◆ Text provided:
Cancer, Cancer Treatment and Cancer Treatment Side-Effects
One cancer-related effort will examine cytotoxic T lymphocytes and their role in immunotherapy. Two projects were funded in this area. One will investigate a protein called NKG7, identified by the research team as being associated with a lack of benefit in immunotherapy. Led by Haidong Dong, M.D., Ph.D., and Daniel Billadeau, Ph.D., the team will develop antibodies to detect NKG7 in patient samples and generate cell lines without the genetic ability to produce NKG7. In a second project, Dr. Dong, Roxana Dronca, M.D., and Yiyi Yan, Ph.D., will create a mouse model to examine the role of NKG7 in the ability of CD8-positive T cells to respond during anti-programmed death ligand 1(PD-L1) therapy. The researchers hope that by clarifying the role of mediators to cytotoxicity, they can improve patient response to PD-1 checkpoint blockade immunotherapy.

◆ Entries supplied:
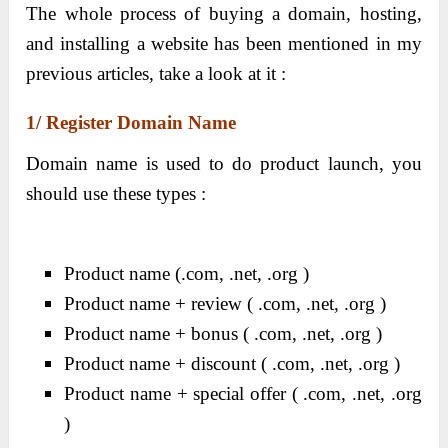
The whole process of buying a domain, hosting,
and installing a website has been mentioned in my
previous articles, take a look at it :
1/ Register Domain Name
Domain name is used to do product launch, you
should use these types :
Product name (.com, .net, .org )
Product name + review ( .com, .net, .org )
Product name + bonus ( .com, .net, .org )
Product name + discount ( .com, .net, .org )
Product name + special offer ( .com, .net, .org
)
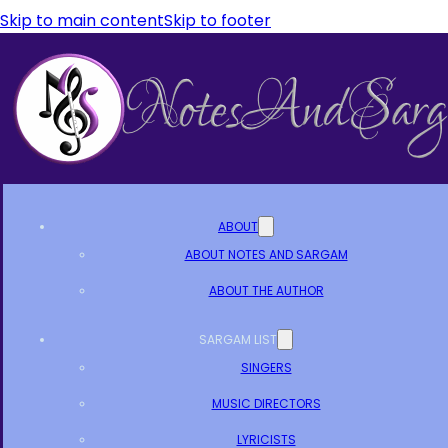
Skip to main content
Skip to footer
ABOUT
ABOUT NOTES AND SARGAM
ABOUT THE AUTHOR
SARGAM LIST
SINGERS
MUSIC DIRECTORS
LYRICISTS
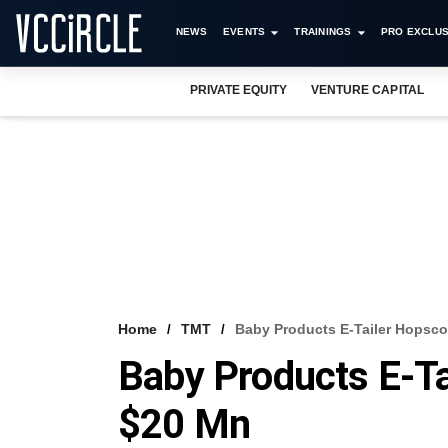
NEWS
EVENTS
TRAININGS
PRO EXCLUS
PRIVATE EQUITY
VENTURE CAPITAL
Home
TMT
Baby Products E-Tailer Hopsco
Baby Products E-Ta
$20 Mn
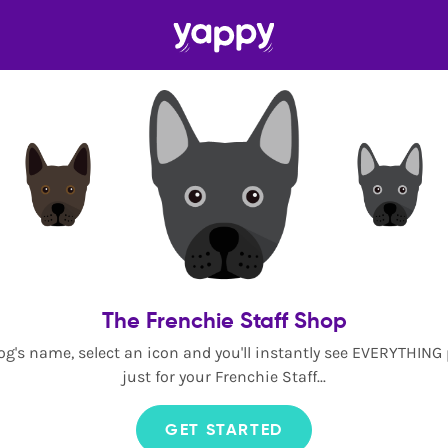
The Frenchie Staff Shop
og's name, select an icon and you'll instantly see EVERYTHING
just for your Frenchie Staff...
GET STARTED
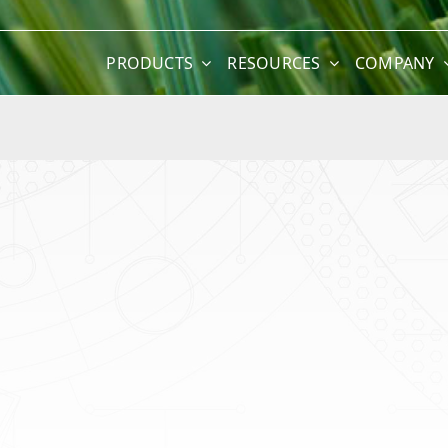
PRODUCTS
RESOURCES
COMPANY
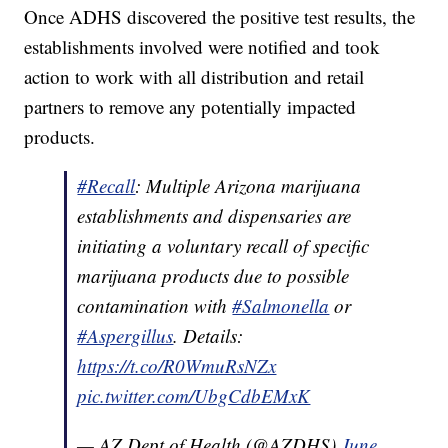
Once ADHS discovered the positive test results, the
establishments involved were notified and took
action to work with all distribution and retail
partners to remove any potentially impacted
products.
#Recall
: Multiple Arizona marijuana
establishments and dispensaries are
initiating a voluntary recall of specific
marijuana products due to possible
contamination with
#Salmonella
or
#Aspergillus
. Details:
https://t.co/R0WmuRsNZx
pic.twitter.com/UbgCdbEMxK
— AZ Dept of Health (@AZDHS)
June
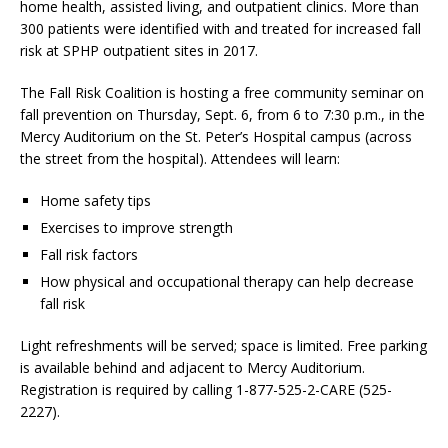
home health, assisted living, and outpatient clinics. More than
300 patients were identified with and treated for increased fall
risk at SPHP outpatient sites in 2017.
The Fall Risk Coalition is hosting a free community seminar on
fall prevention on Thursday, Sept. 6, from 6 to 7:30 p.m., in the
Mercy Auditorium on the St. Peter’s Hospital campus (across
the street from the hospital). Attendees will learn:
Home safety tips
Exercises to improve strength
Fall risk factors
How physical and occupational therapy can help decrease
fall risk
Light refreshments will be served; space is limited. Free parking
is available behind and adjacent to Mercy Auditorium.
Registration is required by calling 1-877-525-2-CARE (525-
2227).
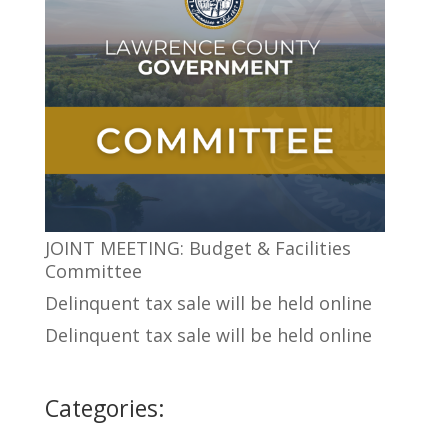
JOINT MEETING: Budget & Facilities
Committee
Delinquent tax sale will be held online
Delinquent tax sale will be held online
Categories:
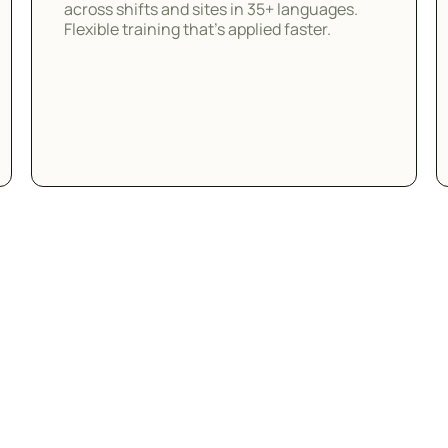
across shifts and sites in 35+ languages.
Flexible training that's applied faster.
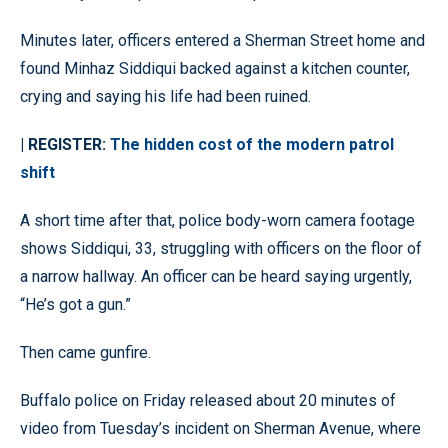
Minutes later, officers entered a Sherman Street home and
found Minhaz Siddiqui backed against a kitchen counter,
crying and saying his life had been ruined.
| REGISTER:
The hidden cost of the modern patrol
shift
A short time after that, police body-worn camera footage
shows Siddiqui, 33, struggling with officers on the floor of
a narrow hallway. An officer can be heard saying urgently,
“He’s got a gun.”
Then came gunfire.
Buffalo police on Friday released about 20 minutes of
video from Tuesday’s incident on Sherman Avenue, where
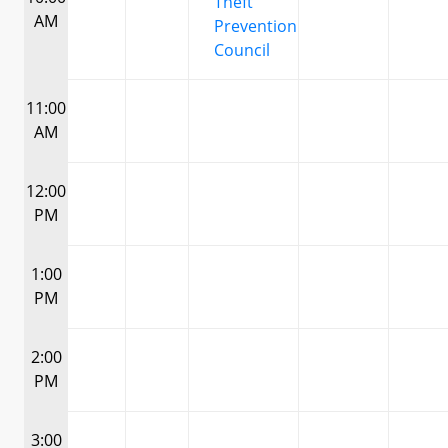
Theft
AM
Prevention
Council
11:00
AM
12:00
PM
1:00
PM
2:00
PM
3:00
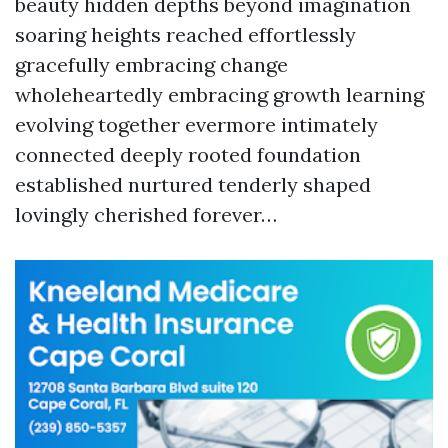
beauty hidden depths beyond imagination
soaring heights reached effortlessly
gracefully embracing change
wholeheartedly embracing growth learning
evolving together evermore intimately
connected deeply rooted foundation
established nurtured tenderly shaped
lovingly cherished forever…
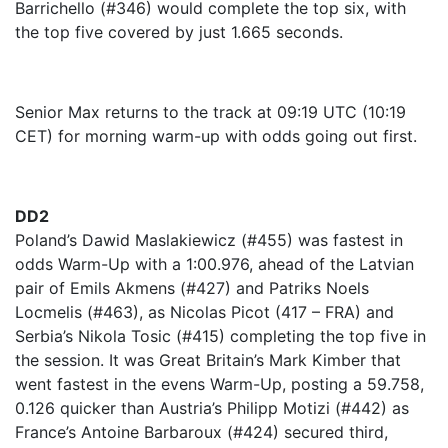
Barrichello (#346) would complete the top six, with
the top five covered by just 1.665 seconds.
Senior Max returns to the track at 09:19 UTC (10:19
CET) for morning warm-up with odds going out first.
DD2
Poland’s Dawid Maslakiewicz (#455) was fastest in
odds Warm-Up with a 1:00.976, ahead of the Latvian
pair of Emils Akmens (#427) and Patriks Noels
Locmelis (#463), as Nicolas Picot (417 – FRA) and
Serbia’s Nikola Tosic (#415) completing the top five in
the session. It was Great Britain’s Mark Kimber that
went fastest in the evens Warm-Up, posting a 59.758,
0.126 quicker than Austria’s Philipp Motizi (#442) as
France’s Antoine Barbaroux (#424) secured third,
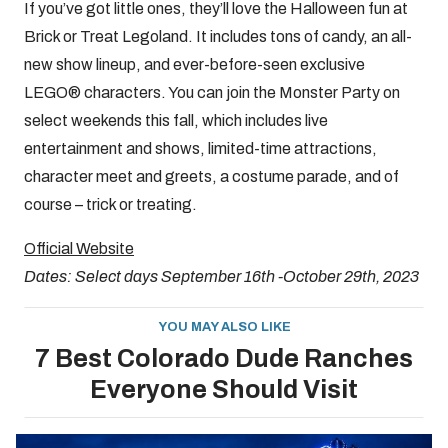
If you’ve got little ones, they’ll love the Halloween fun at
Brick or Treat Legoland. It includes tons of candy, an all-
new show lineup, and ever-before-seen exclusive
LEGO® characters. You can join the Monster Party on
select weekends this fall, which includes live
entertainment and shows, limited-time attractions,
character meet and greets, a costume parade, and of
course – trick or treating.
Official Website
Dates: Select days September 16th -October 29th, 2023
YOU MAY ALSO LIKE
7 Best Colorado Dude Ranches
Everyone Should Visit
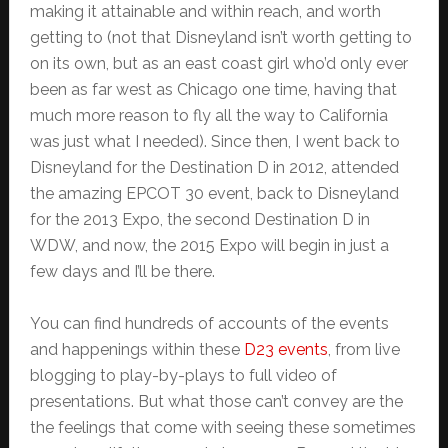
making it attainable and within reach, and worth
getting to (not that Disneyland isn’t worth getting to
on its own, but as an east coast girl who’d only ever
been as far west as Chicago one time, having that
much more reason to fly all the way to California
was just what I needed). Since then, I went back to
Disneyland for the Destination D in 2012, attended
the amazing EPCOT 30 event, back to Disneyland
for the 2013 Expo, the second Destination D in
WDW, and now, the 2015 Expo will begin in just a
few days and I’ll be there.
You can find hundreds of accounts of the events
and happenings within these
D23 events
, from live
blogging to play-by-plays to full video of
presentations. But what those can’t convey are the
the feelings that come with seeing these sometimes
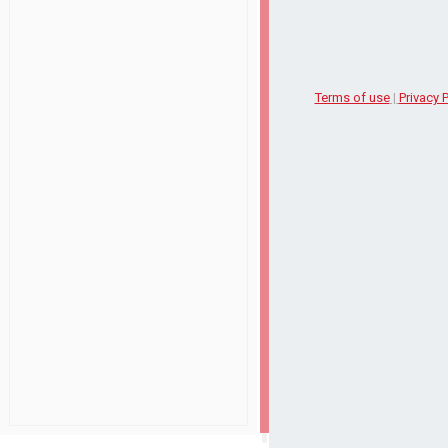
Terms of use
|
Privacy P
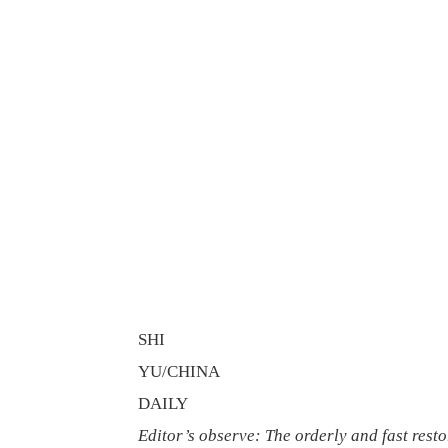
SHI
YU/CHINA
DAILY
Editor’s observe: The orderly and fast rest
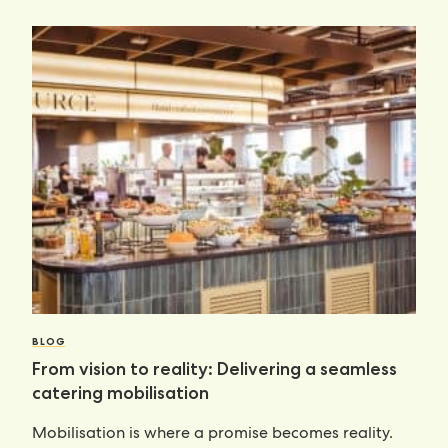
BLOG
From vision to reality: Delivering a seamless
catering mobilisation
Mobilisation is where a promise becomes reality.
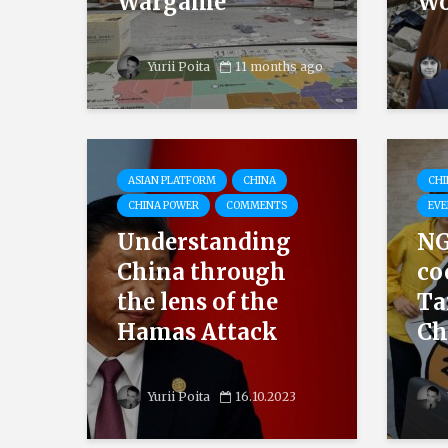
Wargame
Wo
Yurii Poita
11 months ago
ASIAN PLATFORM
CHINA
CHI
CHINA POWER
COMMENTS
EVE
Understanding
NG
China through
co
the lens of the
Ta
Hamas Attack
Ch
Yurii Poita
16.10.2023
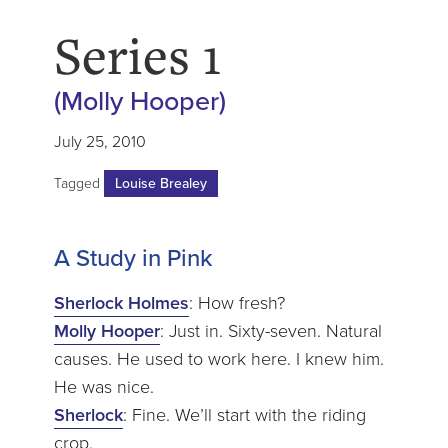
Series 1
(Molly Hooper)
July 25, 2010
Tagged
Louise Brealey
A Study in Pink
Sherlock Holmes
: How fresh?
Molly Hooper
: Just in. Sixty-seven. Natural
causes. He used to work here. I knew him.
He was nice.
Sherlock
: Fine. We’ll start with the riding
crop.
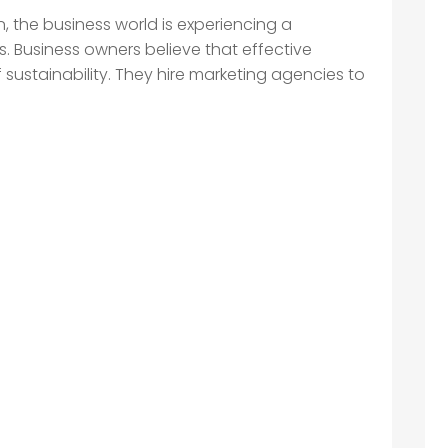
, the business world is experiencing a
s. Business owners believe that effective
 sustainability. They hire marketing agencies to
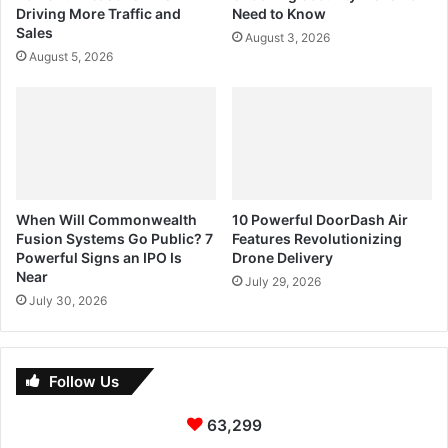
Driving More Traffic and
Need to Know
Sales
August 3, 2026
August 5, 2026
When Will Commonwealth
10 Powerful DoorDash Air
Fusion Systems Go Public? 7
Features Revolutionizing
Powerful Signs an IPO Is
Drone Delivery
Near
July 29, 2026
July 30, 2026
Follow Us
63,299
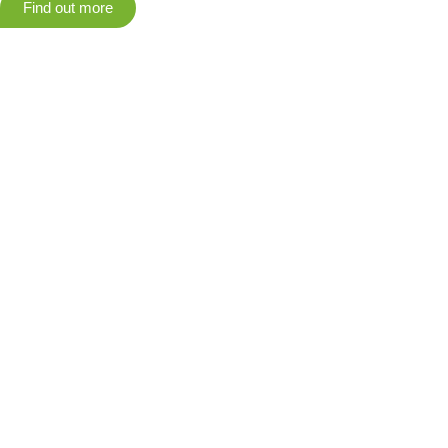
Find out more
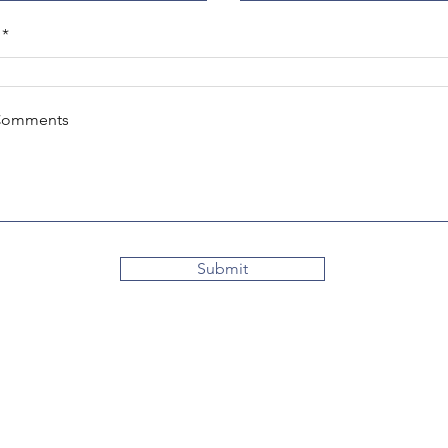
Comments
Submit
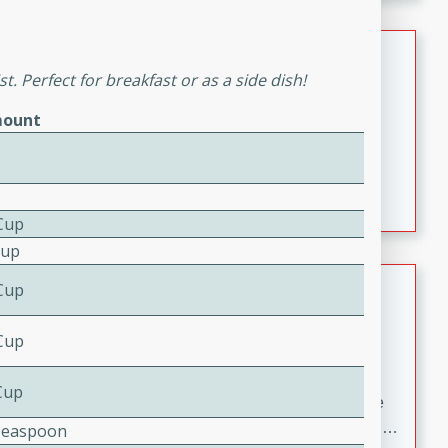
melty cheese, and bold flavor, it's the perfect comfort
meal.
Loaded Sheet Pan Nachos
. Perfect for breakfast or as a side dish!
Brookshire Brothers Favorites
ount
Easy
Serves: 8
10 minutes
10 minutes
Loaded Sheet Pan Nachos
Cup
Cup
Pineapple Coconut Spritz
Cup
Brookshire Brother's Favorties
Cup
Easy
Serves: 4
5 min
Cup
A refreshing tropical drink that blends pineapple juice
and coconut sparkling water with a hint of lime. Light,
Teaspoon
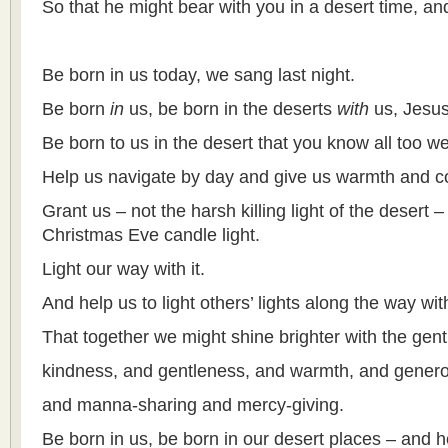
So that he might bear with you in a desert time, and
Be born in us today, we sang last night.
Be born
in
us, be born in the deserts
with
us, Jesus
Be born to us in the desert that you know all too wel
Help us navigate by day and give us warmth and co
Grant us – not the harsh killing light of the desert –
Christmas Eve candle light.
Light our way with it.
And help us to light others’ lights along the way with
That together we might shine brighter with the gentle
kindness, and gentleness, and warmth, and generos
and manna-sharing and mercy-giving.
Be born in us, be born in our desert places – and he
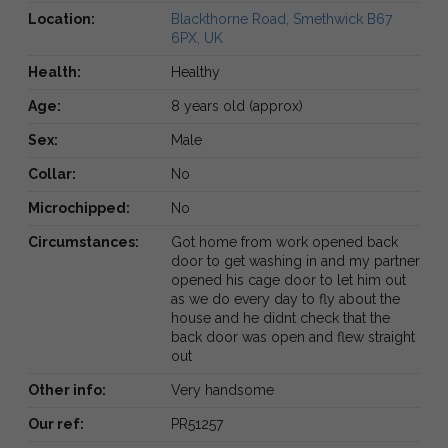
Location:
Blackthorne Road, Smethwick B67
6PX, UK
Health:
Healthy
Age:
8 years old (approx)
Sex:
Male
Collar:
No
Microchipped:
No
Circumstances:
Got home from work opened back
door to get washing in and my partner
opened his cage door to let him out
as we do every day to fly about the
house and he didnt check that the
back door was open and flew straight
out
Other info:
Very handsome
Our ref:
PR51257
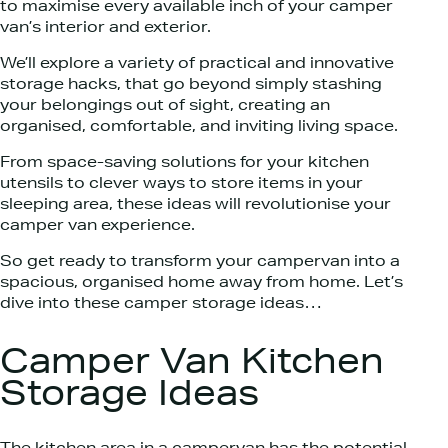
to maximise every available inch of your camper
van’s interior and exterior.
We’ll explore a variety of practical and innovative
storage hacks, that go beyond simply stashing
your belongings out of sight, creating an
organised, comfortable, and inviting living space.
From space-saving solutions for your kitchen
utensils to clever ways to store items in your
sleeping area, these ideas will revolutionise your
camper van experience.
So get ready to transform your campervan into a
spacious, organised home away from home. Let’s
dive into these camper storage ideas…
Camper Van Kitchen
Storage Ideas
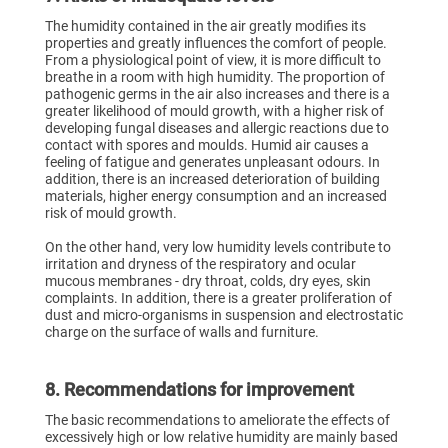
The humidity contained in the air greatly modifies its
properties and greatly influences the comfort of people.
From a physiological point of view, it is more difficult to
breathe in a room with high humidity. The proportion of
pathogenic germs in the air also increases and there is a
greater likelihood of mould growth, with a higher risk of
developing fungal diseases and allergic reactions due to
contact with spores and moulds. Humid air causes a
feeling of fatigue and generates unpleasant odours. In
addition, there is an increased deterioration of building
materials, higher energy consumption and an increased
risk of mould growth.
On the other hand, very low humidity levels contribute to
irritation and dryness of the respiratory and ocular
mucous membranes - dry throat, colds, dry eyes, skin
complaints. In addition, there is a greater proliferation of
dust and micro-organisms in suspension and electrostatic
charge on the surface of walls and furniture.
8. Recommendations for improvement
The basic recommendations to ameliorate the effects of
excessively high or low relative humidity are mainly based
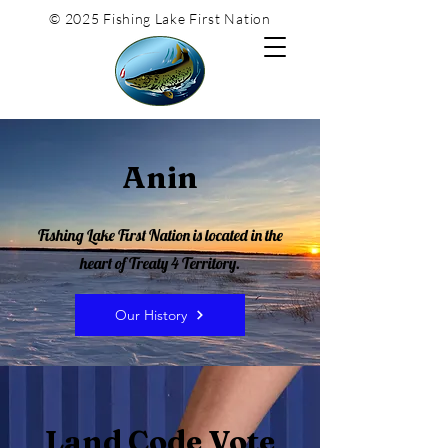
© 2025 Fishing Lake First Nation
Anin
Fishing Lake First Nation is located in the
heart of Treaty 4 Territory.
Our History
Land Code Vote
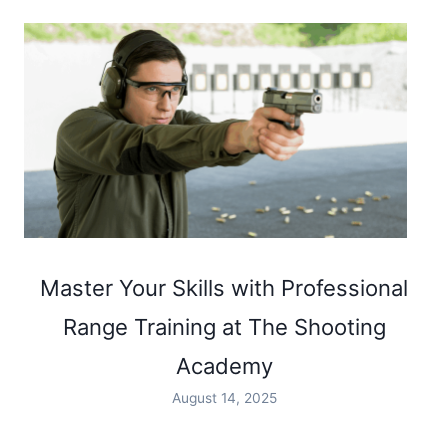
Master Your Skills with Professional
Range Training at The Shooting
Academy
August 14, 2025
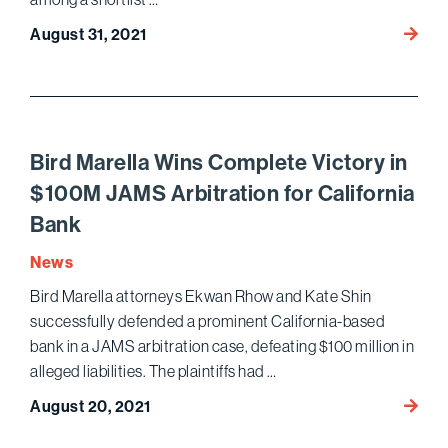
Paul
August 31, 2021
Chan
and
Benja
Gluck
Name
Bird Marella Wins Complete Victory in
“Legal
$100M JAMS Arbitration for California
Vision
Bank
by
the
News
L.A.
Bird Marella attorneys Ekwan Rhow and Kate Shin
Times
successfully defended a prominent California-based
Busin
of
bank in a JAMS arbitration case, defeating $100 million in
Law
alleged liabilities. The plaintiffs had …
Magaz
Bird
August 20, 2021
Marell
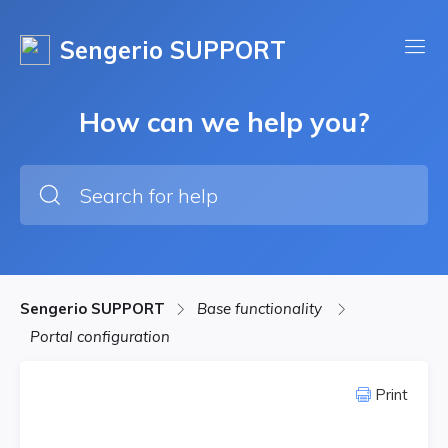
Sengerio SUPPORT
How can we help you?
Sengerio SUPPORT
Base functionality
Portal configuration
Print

◆ Work request A: According to the cancer immunotherapy text, why are the researchers studying NKG7? Answer in one to three sentences.
◆ Work request B: Write the next part of the cancer immunotherapy text, starting after its last sentence.
The records are separate material and not part of the text on cancer immunotherapy research.

◆ Task response A: The research team found that the protein NKG7 is associated with a lack of benefit in immunotherapy. By clarifying the role of mediators to cytotoxicity, they hope to improve patient response to PD-1 checkpoint blockade immunotherapy.

◆ Task response B:
Also related to immunotherapy, a pilot grant was awarded to Frank Sinicrope, M.D., and Bo Qin, Ph.D., to study the association of the immune checkpoint protein PD-L1 with a cell-death regulator called BIM in colorectal cancer cells. They will examine if PD-L1 controls the level of BIM protein via an enzyme known as an E3 ligase.
Funding was also provided to establish a mouse model that will examine long noncoding RNA. The researcher leading the project, Wenqian Hu, Ph.D., and his team report that these RNA are important during the production of red blood cells and regulation of the stem cells that develop into blood cells. The team will focus on a specific RNA, called Dleu2, and hope that the mouse model will reveal how it regulates normal blood cell formation as well as novel insights into the development of chronic lymphocytic leukemia.

In another project aimed at blood stem cells, researchers will look at the possibility of predicting the evolutionally trajectories from normal to acute myeloid leukemia and myelodysplastic syndromes, based on variants of a germline zinc finger transcription factor called GATA2. This factor is critical in formation of the stem cells that develop into blood cells. This project will be undertaken by Mrinal Patnaik, M.B.B.S.; Ryan Carr, M.D., Ph.D.; Terra Lasho, Ph.D.; and Moritz Binder, M.D.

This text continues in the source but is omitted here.